Here’s an article from the Associated Press:
By Kimberlee Kruesi
BOISE, Idaho (AP) — A proposal that would increase reporting requirements for abortion providers is advancing at the GOP-dominated Idaho Statehouse.
The bill outlines a list of abortion complications that must be reported by providers, hospitals and clinics to the Idaho Department of Health and Welfare. This includes complications like infection, blood clots and hemorrhaging — as well as reporting of depression, anxiety and sleeping disorders.
"Idaho currently has no enforceable requirement that complications be reported, and the scant reporting that does occur is from abortion providers only," Rep. Greg Chaney, a Republican from Caldwell and co-sponsor of the measure, said in a statement. "This is a challenge since many complications are treated by emergency room doctors or primary care doctors-and not the abortion providers."
The measure passed the Senate State Affairs Committee on Monday and now moves to the full Senate for consideration. It has already cleared the House.
Supporters, which include Idaho Choose Life and Family Policy Alliance of Idaho, say the measure is necessary to ensure abortions are provided safely.

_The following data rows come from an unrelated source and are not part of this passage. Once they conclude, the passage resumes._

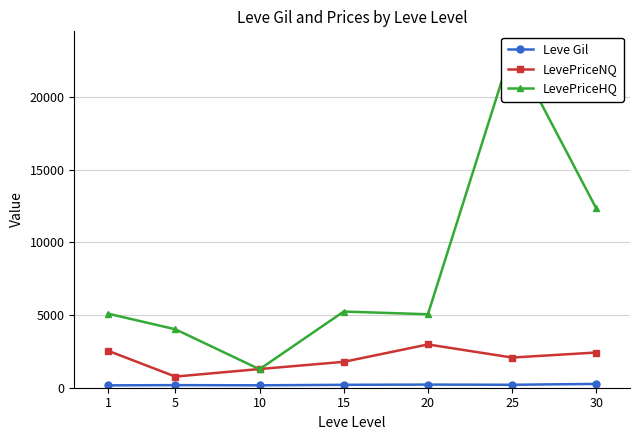

Which category has the lowest value in the LevePriceNQ series?

5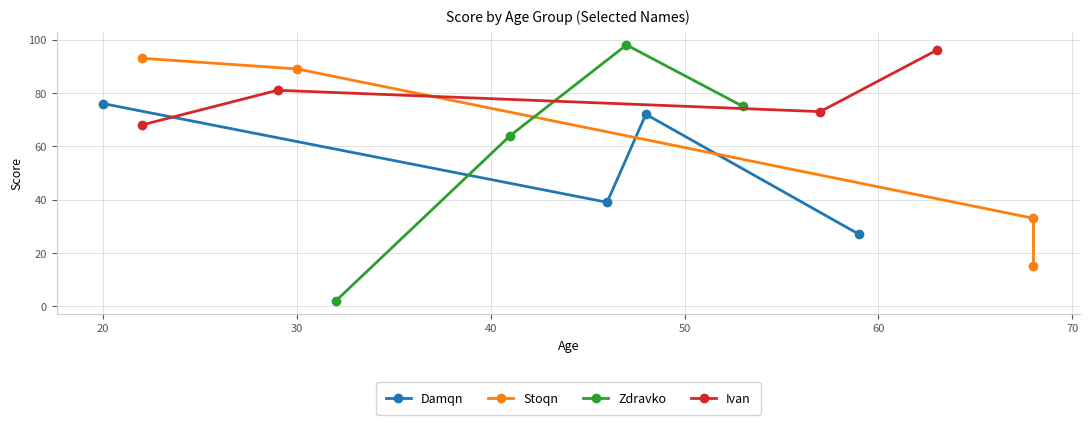

What is the highest value of the Damqn series?

76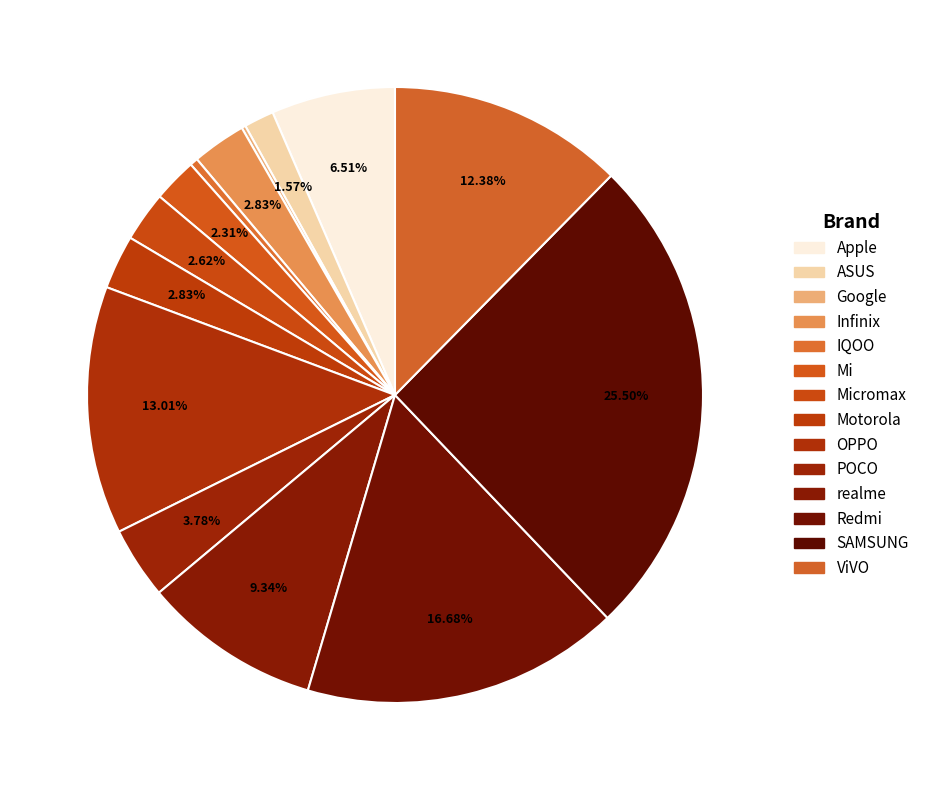

Is there a majority slice in this chart?

No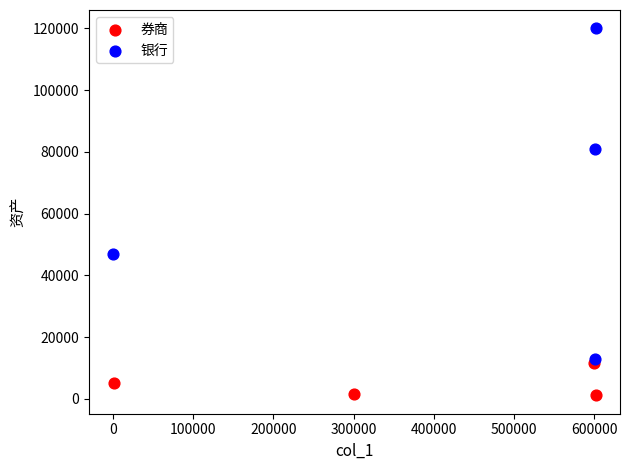

Which series has the widest spread of Y values?

银行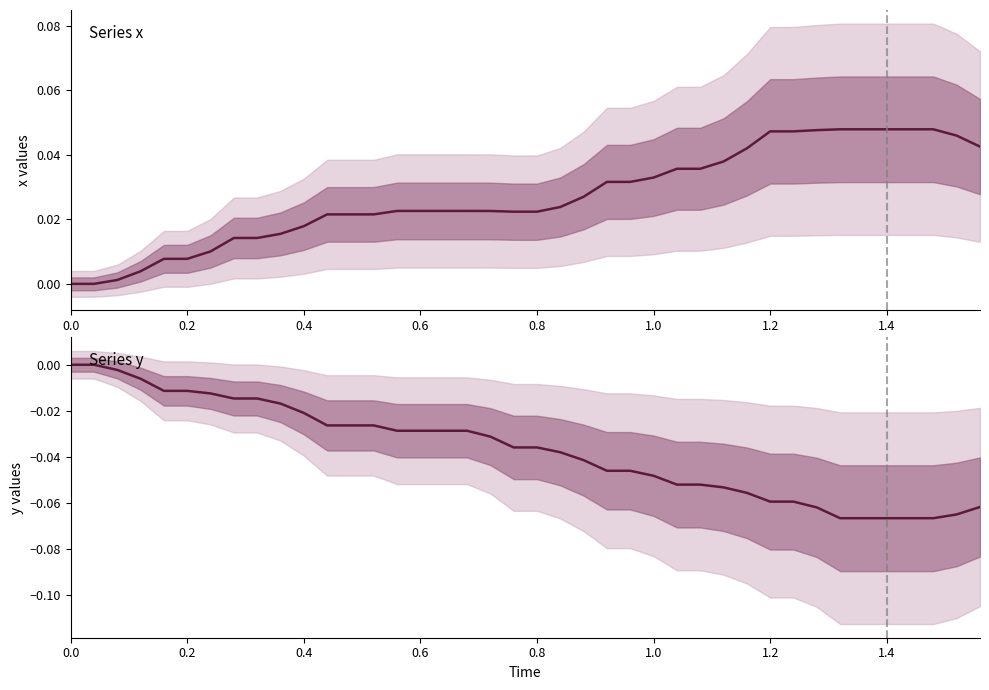

True or false: x and y cross at least once.

False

Some of the personal information required in the proposal is already collected by the state's health and welfare agency, but under the bill it would be required by law to report details such as woman's age, race, how many children she has, if any of their children have died and how many abortions they've had in the past.
The abortion provider and facility where the abortion was performed must also be disclosed.
The state would aggregate the information for an annual report and make it available to the Legislature and the public, but identifying information would not be disclosed.
Similar proposal have been introduced in Indiana and Arizona this year. At least 20 states have such laws on the books, though the amount of detail that must be reported varies, according to the Guttmacher Institute, which opposes abortion restrictions.
The group notes that interest in such laws has spiked after a 2016 U.S. Supreme Court struck down Texas restrictions that had contributed to the shuttering of more than half of the state's abortion clinics.
At the time, the court found there was insufficient data to justify the restrictions, which required doctors who perform abortions to have admitting privileges at nearby hospitals and forced clinics to meet hospital-like standards.